So yes I consider avoiding the concurrent effort is better, but
since we also take the firmware design in account in the whole platform
representation in DT (DSPs, SCM, GMU, ...) we should also extend this
to thermal.

Neil

> 
> Konrad
Konrad Dybcio Jan. 9, 2025, 3:20 p.m. UTC | #3
On 3.01.2025 3:49 PM, Neil Armstrong wrote:
> On 03/01/2025 15:43, Konrad Dybcio wrote:
>> On 3.01.2025 3:38 PM, Neil Armstrong wrote:
>>> On the SM8650 platform, the dynamic clock and voltage scaling (DCVS) for
>>> the CPUs and GPU is handled by hardware & firmware using factory and
>>> form-factor determined parameters in order to maximize frequency while
>>> keeping the temperature way below the junction temperature where the SoC
>>> would experience a thermal shutdown if not permanent damages.
>>>
>>> On the other side, the High Level Ooperating System (HLOS), like Linux,
>>> is able to adjust the CPU and GPU frequency using the internal SoC
>>> temperature sensors (here tsens) and it's UP/LOW interrupts, but it
>>> effectly does the same work twice in an less effective manner.
>>>
>>> Let's take the Hardware & Firmware action in account and design the
>>> thermal zones trip points and cooling devices mapping to use the HLOS
>>> as a safety warant in case the platform experiences a temperature surge
>>> to helpfully avoid a thermal shutdown and handle the scenario gracefully.
>>>
>>> On the CPU side, the LMh hardware does the DCVS control loop, so
>>> let's set higher trip points temperatures closer to the junction
>>> and thermal shutdown temperatures and add some idle injection cooling
>>> device with 100% duty cycle for each CPU that would act as emergency
>>> action to avoid the thermal shutdown.
>>>
>>> On the GPU side, the GPU Management Unit (GMU) acts as the DCVS
>>> control loop, but since we can't perform idle injection, let's
>>> also set higher trip points temperatures closer to the junction
>>> and thermal shutdown temperatures to reduce the GPU frequency only
>>> as an emergency action before the thermal shutdown.

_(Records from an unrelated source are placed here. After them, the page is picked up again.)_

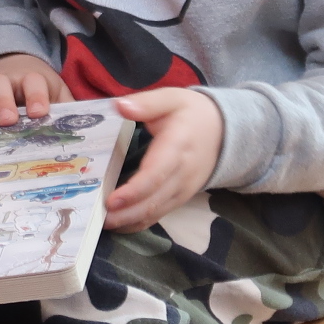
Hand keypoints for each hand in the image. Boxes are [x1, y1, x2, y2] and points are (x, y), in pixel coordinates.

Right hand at [0, 53, 68, 125]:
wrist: (16, 74)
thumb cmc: (40, 96)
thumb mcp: (57, 98)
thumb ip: (69, 111)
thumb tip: (93, 129)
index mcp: (30, 80)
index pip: (33, 81)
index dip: (36, 95)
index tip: (38, 113)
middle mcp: (3, 81)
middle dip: (3, 100)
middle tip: (7, 120)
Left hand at [105, 88, 222, 230]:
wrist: (224, 130)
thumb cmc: (192, 113)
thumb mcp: (172, 98)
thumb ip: (146, 103)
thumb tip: (119, 106)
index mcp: (178, 146)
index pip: (156, 174)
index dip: (134, 191)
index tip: (112, 200)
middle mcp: (182, 173)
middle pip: (154, 200)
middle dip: (126, 213)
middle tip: (98, 218)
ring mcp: (183, 189)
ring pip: (156, 211)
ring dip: (130, 220)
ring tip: (103, 223)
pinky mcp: (181, 197)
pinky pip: (160, 213)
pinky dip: (140, 222)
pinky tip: (120, 225)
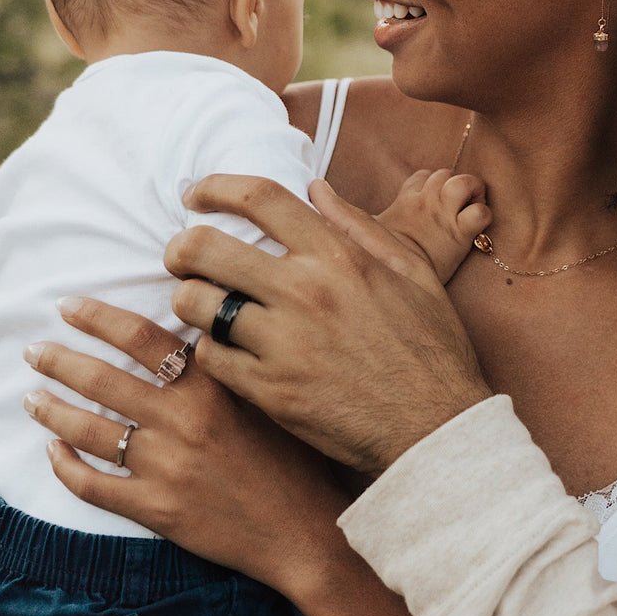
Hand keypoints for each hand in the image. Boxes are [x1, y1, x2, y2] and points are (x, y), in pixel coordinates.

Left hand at [25, 311, 343, 595]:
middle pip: (104, 378)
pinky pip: (95, 487)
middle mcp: (184, 421)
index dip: (98, 317)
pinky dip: (67, 469)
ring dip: (53, 410)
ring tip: (31, 397)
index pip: (142, 336)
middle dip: (59, 360)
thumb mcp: (269, 395)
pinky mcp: (158, 510)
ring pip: (89, 431)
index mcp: (212, 385)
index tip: (69, 306)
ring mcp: (167, 467)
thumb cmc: (297, 458)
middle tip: (34, 349)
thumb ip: (229, 365)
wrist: (307, 530)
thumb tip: (194, 330)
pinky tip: (54, 453)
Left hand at [164, 173, 492, 471]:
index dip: (216, 187)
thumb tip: (316, 190)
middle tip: (182, 258)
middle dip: (180, 248)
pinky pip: (209, 357)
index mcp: (338, 256)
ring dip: (190, 300)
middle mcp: (305, 292)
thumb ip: (359, 226)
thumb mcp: (412, 272)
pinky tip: (226, 350)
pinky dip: (209, 349)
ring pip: (195, 304)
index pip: (259, 198)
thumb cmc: (430, 348)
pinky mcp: (270, 391)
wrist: (436, 428)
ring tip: (202, 306)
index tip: (196, 195)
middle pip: (204, 247)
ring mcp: (283, 343)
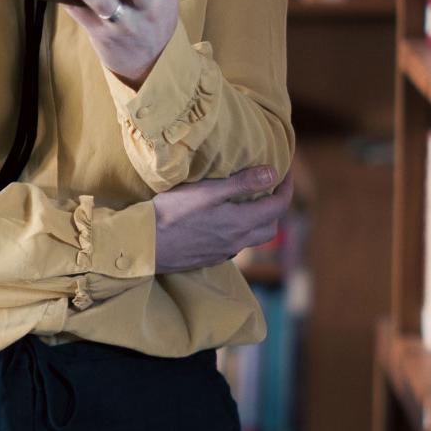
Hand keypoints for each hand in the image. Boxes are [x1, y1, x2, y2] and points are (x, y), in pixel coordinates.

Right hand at [152, 165, 294, 273]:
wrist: (143, 244)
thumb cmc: (171, 213)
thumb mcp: (206, 191)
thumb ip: (241, 183)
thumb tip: (273, 173)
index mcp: (240, 223)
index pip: (277, 207)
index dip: (286, 188)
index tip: (285, 171)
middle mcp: (236, 242)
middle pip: (270, 227)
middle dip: (275, 208)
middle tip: (269, 189)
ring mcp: (222, 253)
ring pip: (253, 238)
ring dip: (258, 221)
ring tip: (248, 204)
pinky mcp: (208, 258)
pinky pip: (234, 246)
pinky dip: (239, 232)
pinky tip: (223, 222)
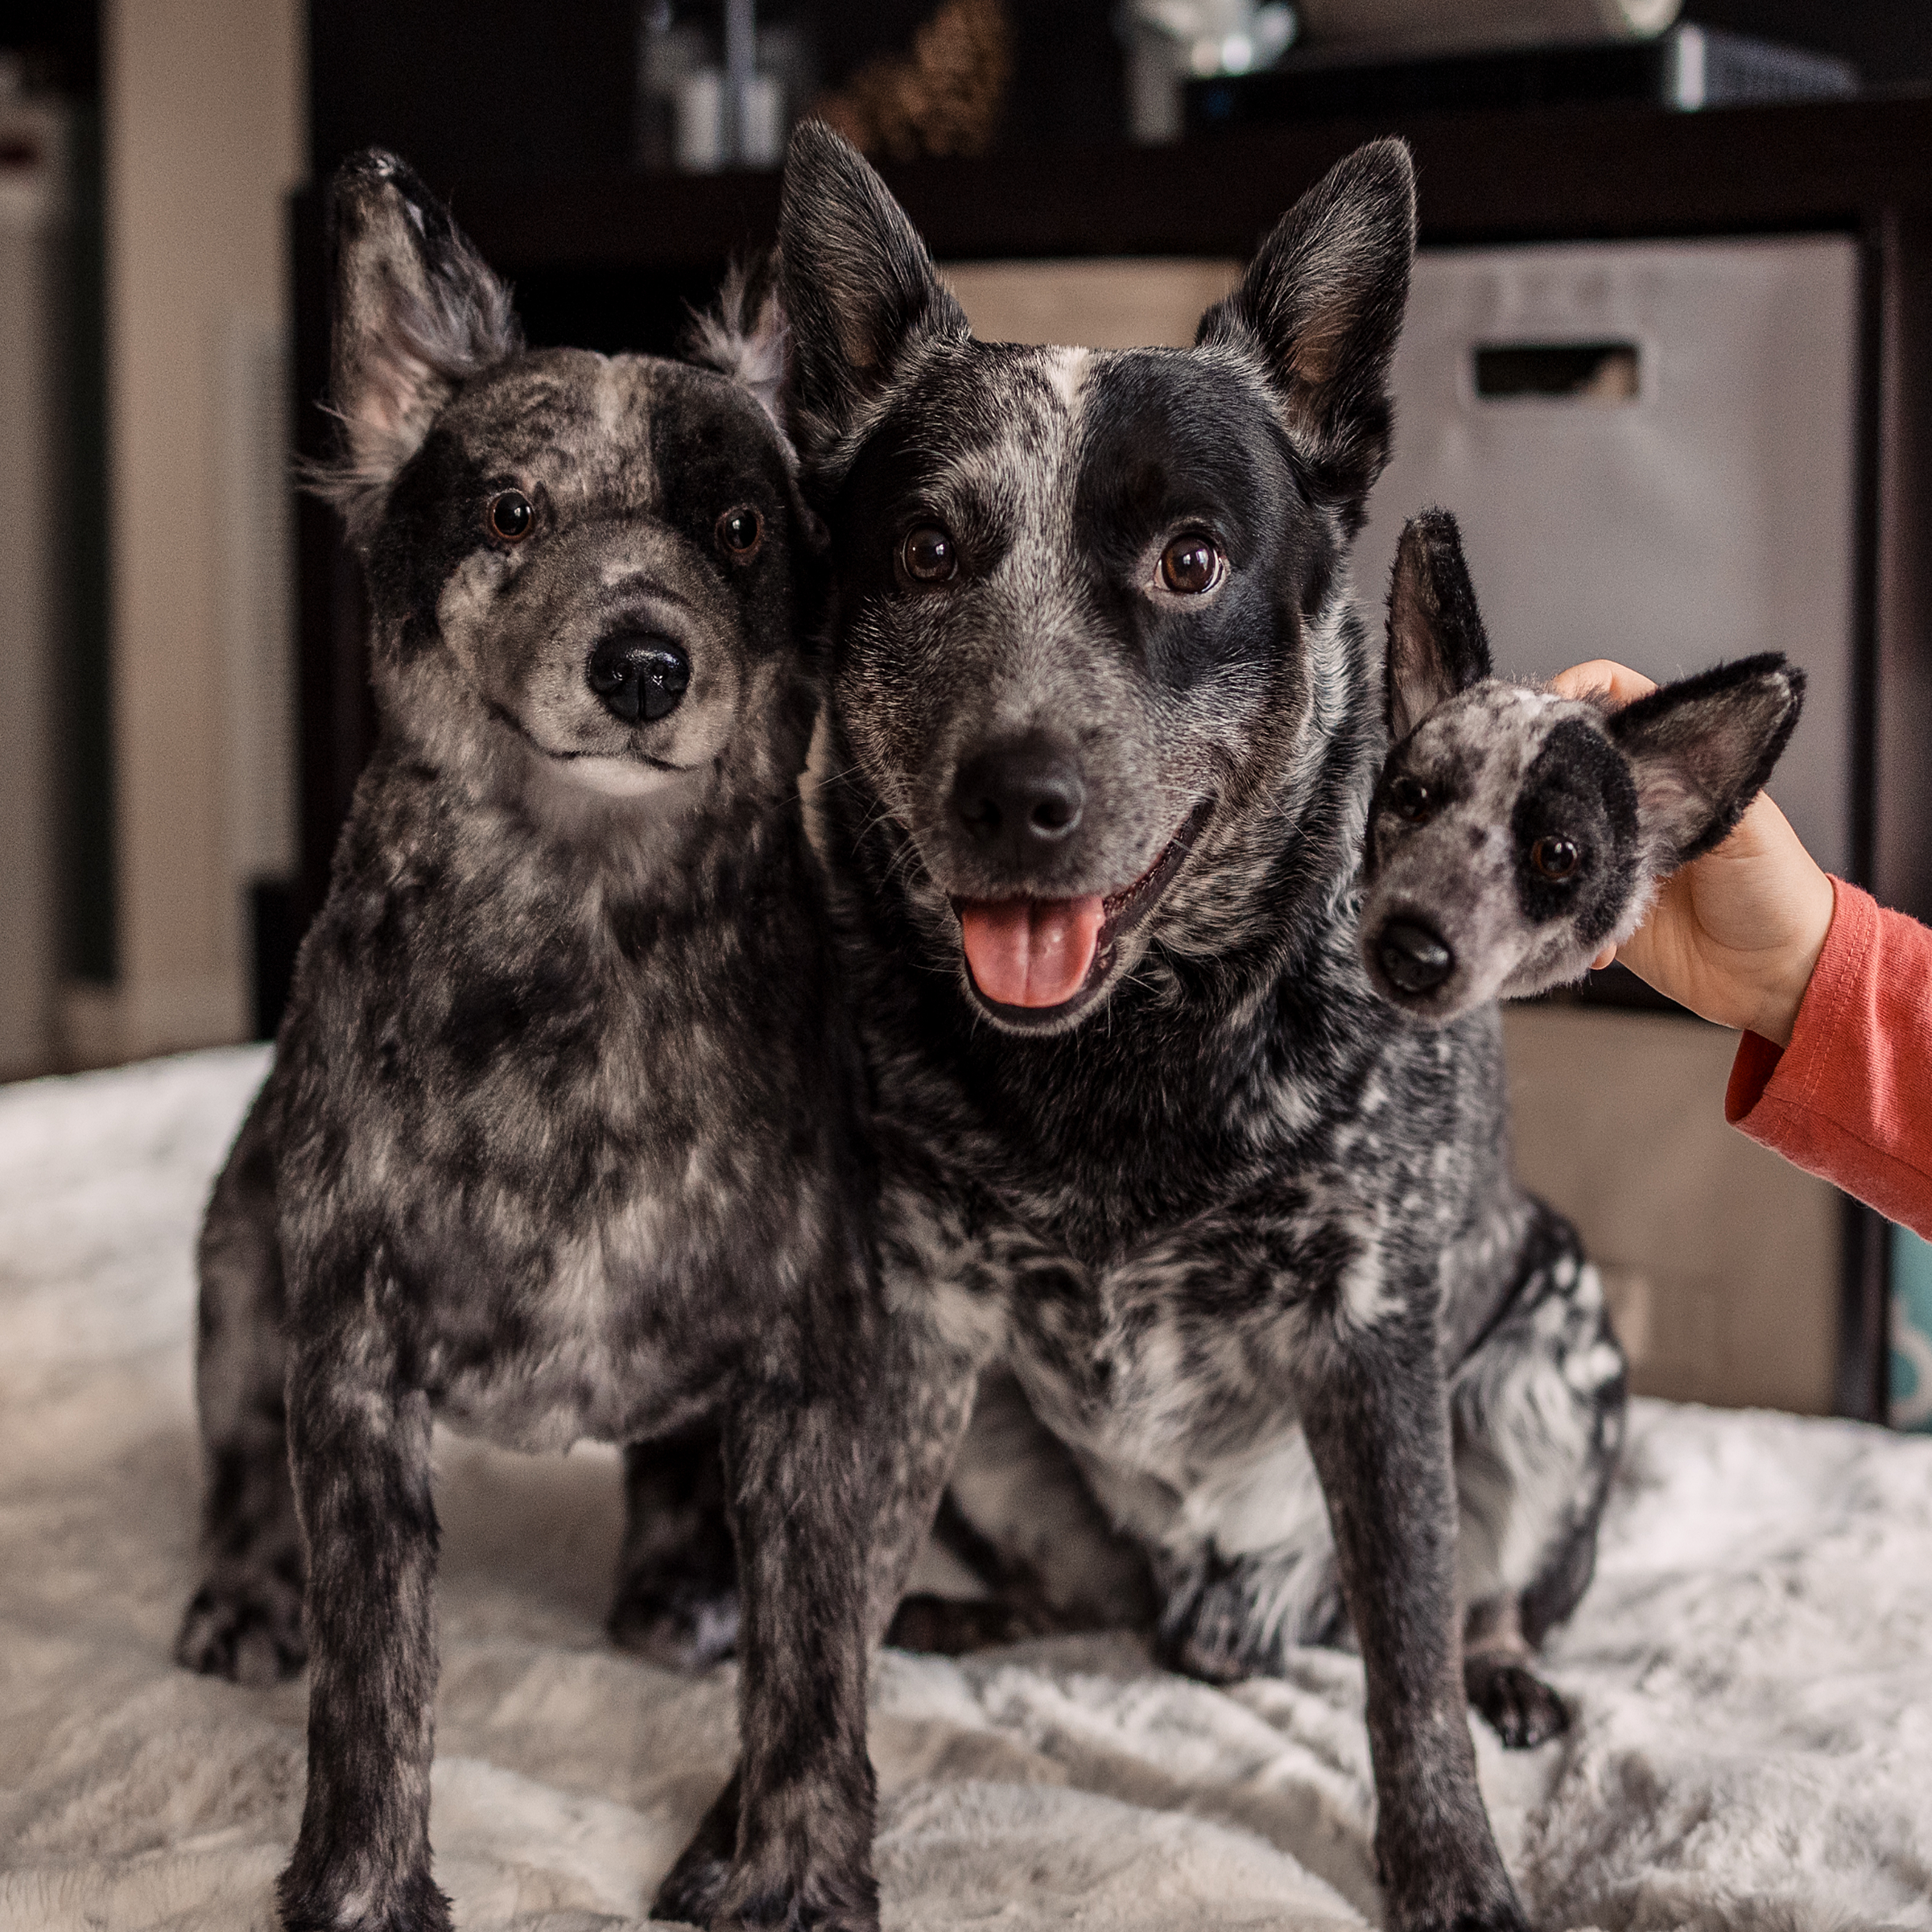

We could probably work out some mechanism for drm to say "gpu is too
hot / too busy" and stall the userspace's requests.. If that doesn't
exist already (+RobC)

>>>
>>> Those 2 changes optimizes the thermal management design by avoiding
>>> concurrent thermal management, calculations & avoidable interrupts
>>> by moving the HLOS management to a last resort emergency if the
>>> Hardware & Firmwares fails to avoid a thermal shutdown.
>>>
>>> Signed-off-by: Neil Armstrong <neil.armstrong@linaro.org>
>>> ---
>>
>> Got any numbers to back this?
> 
> To back which part ? Yes I've been running loads with difference
> scenarios and effectively the hardware work is much better with
> a more linear correction and slighly better performances because
> it sets slighly higger OPPs while maintaining the core closer to
> the target temperature range. Which is kind of expected.
> 
> I don't have easy numbers to share, sorry...

Ok, what you said above sounds good already.

Konrad